Assigned task — Using the listing below, retype exactly the lines starting at the one with "Combine all window" and ending at the one with "drag(200, 119, 570, 394)", and include both.

Information supplied —
----

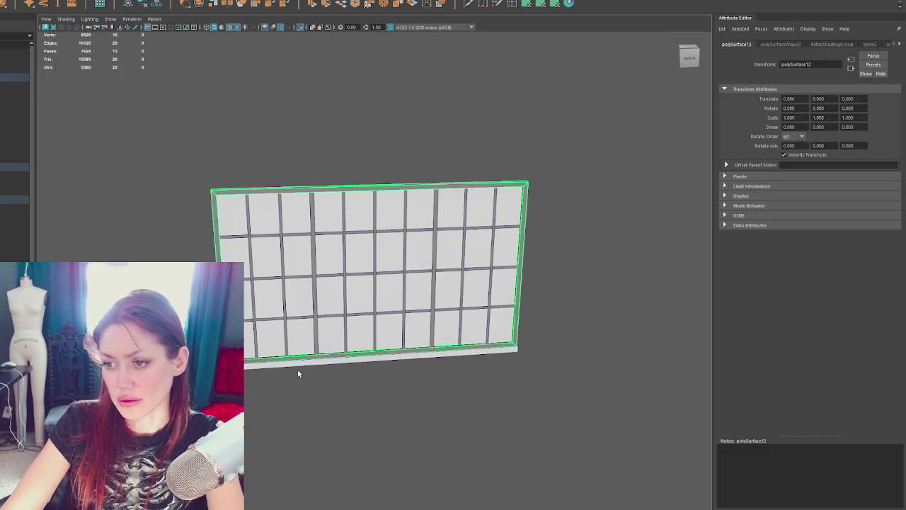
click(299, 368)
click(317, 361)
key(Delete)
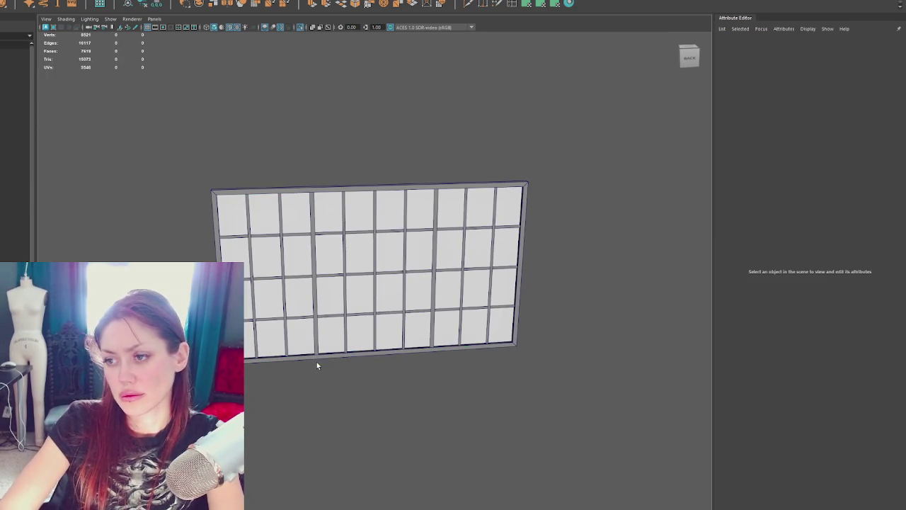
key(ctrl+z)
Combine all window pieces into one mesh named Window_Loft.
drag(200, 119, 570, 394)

----

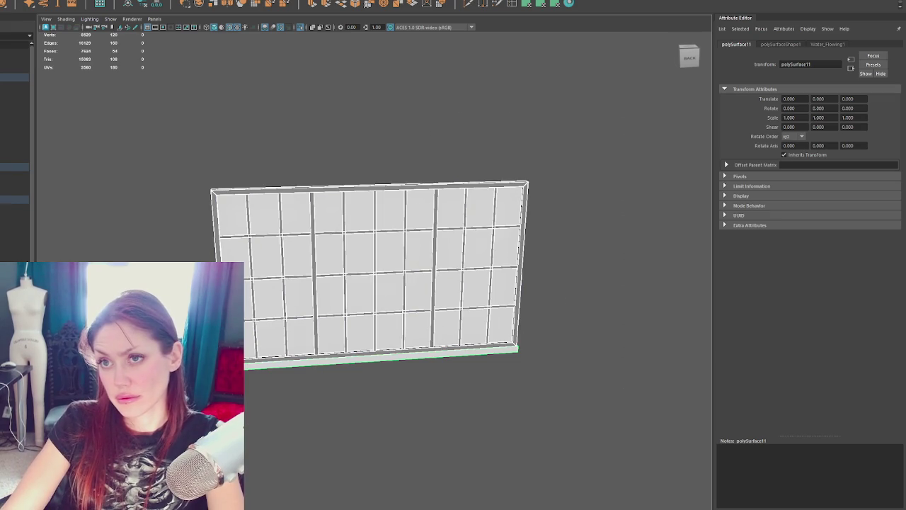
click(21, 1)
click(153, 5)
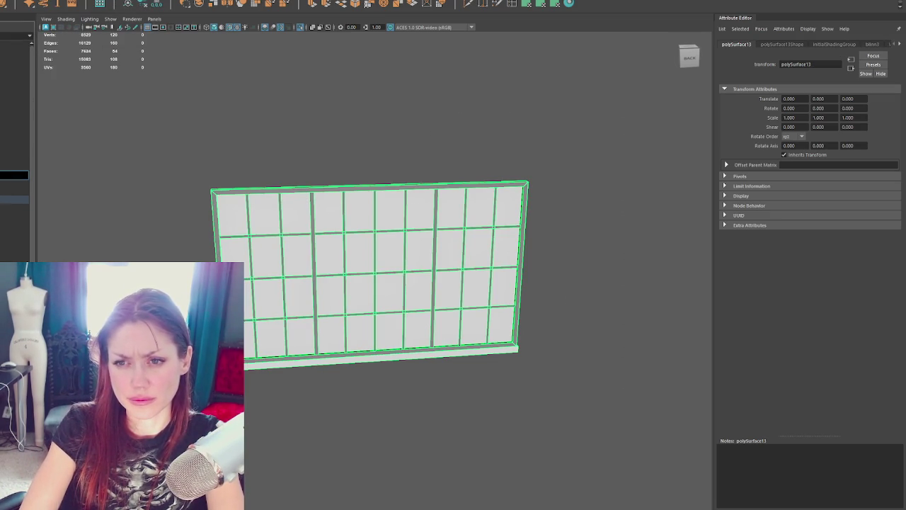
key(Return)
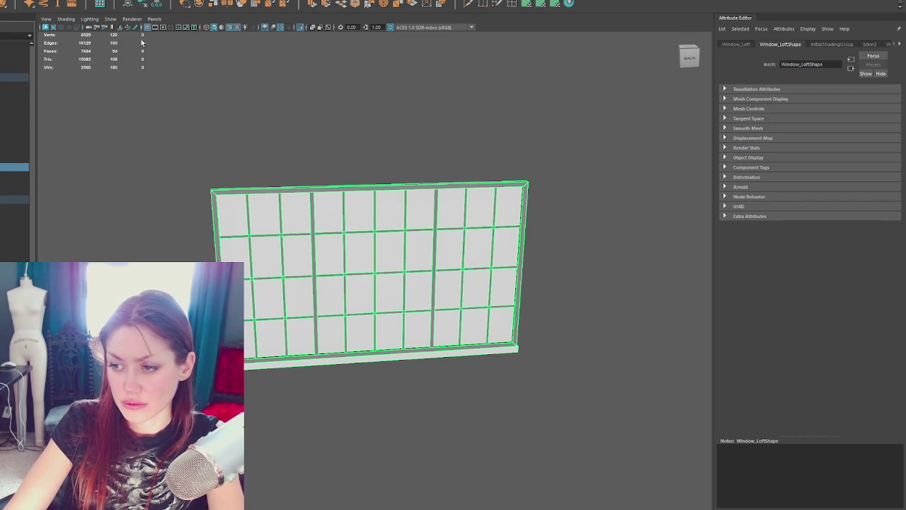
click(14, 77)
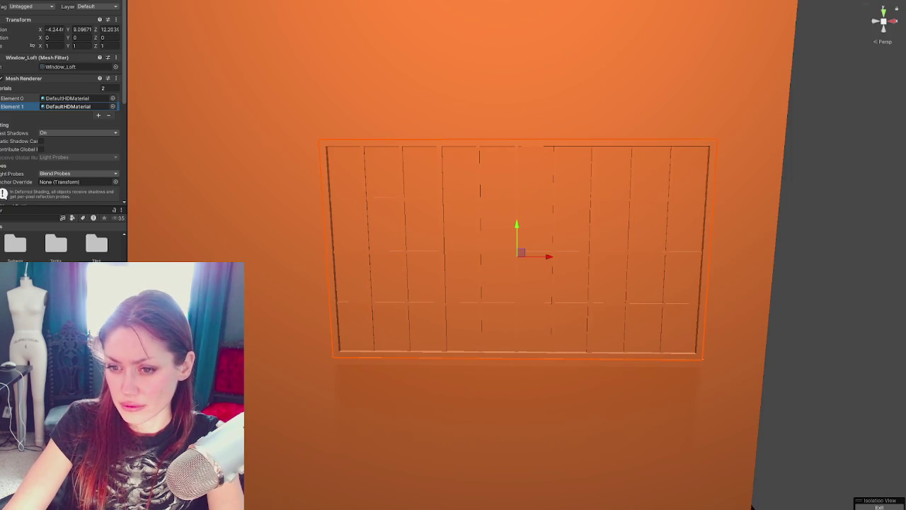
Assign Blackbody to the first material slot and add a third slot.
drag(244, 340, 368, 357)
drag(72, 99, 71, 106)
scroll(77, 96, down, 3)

----

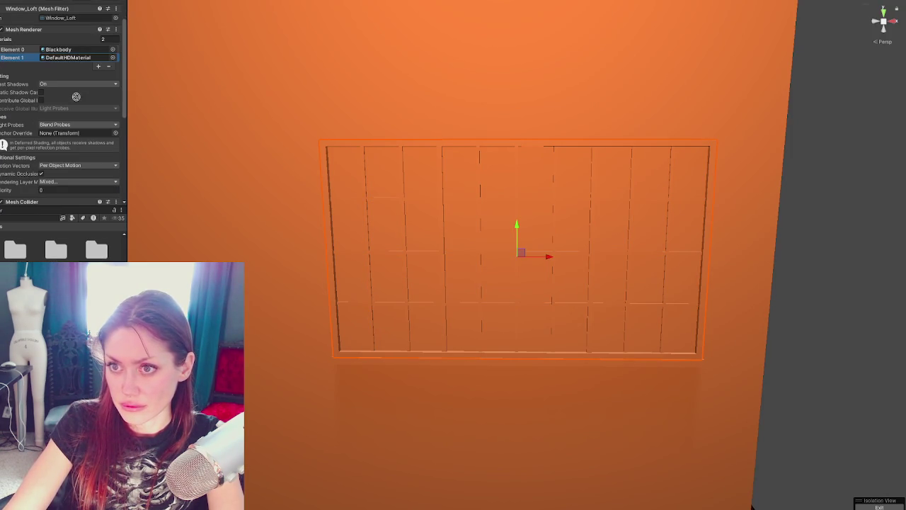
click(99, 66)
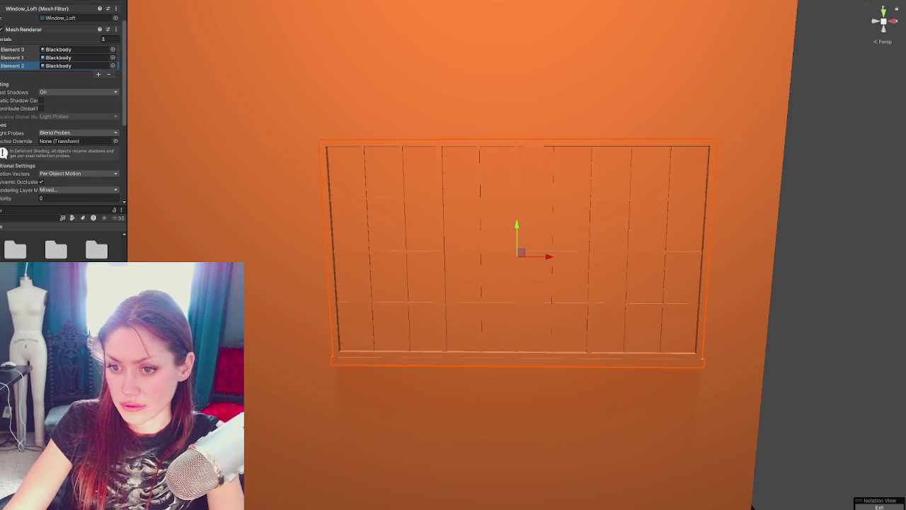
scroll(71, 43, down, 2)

----

Answer section —
Combine all window pieces into one mesh named Window_Loft.
drag(200, 119, 570, 394)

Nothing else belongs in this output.